When I went for a fresh Dr. Pepper and saw the bird I knew I should cut it up, and boil it for chicken and noodles the next day.
It had been years since I’d dissected a chicken, and had trouble locating the best knife for the job.
I couldn’t find the boning knife I used to use, so I tried a butcher knife. It might have cut butter, but not a chicken leg and thigh, so I brandished a bigger one that resembled a machete.
It worked better, but I feared an ER run was in my future if I wasn’t careful.
The legs, thighs and wings came off without a hitch after I took the neck, liver and heart out of the cavity.
The gizzard never showed up, and I played a game of counter slip and slide trying to wrestle the back off. Then the slaughter began: That chicken slid off the cutting board and onto the counter as blood squirted out of its breast bone. It looked like a TV surgery gone wrong.
Finally I rinsed it off the white meat pieces and put them in a pot of cold water with the rest of its appendages, and turned on the back burner.
I ignored my 30-minute timer for a few minutes then got up to deal with the bird again, and again, and again. It was one big bird and took longer to cook. Then I had to watch an hour-long TV show before that sucker got cooled enough to debone and in the fridge for the next day.
Some of you might think, “Boo-hoo, poor baby!” since I didn’t have go out and catch the chicken, kill it, dunk it in boiling water, pluck its feathers, cut it up then bring in more wood (after I cut it) for the cook stove.
I’m an old bird but I grew up in The City, and Momma always got our chicken from Humpty Dumpty, except once. That’s when Daddy brought home two cock-a-doodle-do chickens.
We both had more respect for Momma when we saw her wring those chicken’s necks. And in my case, fear.

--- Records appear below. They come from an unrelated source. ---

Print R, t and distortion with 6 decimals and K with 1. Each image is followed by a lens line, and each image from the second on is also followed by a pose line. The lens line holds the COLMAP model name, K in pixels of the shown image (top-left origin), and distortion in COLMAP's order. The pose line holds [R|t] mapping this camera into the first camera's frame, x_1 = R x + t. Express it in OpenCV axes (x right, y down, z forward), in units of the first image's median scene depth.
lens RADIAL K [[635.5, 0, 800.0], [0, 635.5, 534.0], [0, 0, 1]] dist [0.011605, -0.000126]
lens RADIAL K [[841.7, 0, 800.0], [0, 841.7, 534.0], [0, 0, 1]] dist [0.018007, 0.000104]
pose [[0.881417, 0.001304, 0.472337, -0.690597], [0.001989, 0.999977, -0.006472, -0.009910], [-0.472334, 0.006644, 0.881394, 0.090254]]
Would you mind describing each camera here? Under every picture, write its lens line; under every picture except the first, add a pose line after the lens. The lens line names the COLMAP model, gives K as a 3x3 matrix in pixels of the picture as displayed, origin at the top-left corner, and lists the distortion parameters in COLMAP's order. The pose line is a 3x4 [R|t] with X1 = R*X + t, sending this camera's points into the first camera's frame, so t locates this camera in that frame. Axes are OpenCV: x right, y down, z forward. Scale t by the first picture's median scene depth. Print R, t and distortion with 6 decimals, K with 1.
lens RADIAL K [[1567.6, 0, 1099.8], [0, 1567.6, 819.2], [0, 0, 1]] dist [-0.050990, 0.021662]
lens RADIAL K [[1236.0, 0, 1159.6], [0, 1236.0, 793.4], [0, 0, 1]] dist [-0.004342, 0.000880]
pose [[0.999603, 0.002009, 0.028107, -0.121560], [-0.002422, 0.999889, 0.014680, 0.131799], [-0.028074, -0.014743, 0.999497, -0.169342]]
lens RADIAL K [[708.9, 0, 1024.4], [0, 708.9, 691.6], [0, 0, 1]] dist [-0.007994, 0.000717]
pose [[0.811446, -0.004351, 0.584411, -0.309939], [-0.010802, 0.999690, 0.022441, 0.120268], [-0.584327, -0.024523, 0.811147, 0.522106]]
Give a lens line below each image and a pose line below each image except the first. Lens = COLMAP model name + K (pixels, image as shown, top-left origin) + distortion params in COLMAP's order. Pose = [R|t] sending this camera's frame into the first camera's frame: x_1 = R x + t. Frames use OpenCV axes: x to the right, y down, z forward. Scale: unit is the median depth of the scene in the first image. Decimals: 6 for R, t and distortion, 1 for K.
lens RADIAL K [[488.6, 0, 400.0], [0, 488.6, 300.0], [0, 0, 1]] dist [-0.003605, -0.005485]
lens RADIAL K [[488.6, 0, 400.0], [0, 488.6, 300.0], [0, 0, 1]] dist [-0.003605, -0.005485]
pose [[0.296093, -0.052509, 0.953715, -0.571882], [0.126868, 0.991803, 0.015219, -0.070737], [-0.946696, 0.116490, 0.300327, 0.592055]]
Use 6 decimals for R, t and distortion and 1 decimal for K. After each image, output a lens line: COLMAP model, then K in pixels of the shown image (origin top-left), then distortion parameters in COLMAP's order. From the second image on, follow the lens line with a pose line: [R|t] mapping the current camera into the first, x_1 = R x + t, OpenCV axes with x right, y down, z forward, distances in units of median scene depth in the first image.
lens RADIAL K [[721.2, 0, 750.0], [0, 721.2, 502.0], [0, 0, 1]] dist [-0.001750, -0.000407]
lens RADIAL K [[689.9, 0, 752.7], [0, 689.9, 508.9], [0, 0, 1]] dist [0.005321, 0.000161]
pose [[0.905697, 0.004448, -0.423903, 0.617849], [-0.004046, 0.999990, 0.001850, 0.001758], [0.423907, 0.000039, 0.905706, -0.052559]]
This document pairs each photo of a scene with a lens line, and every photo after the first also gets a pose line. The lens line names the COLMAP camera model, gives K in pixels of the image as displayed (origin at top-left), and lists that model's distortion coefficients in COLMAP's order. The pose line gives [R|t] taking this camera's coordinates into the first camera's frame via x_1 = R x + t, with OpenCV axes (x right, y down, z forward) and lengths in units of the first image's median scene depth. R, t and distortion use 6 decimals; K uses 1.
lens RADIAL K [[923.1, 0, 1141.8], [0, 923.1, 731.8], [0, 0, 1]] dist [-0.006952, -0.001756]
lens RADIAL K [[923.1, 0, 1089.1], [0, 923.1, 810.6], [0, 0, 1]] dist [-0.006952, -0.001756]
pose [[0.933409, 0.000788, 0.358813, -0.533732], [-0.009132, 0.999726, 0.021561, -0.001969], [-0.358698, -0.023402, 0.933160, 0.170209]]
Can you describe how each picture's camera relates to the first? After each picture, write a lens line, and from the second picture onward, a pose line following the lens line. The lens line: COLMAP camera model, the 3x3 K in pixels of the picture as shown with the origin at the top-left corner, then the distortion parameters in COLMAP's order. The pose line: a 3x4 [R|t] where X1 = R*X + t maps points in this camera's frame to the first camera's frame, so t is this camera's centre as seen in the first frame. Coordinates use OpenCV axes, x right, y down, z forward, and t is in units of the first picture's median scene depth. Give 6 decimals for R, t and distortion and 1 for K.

Especially when she had those headless chickens chase me all around the back yard.
That night was probably the only time when Momma fried chicken that I didn’t fight with my sister over the pulley bone, or eat any chicken.
I have my Daddy’s sweet tooth so I’m sure I didn’t turn down a piece of Momma’s coconut cream pie. Thank goodness she’s in Heaven now because she’d be madder than an old wet hen that I paid $5 for a piece of pie last week, but she’d be pleased as a peach orchard boar to know that it didn’t hold a candle to her pies.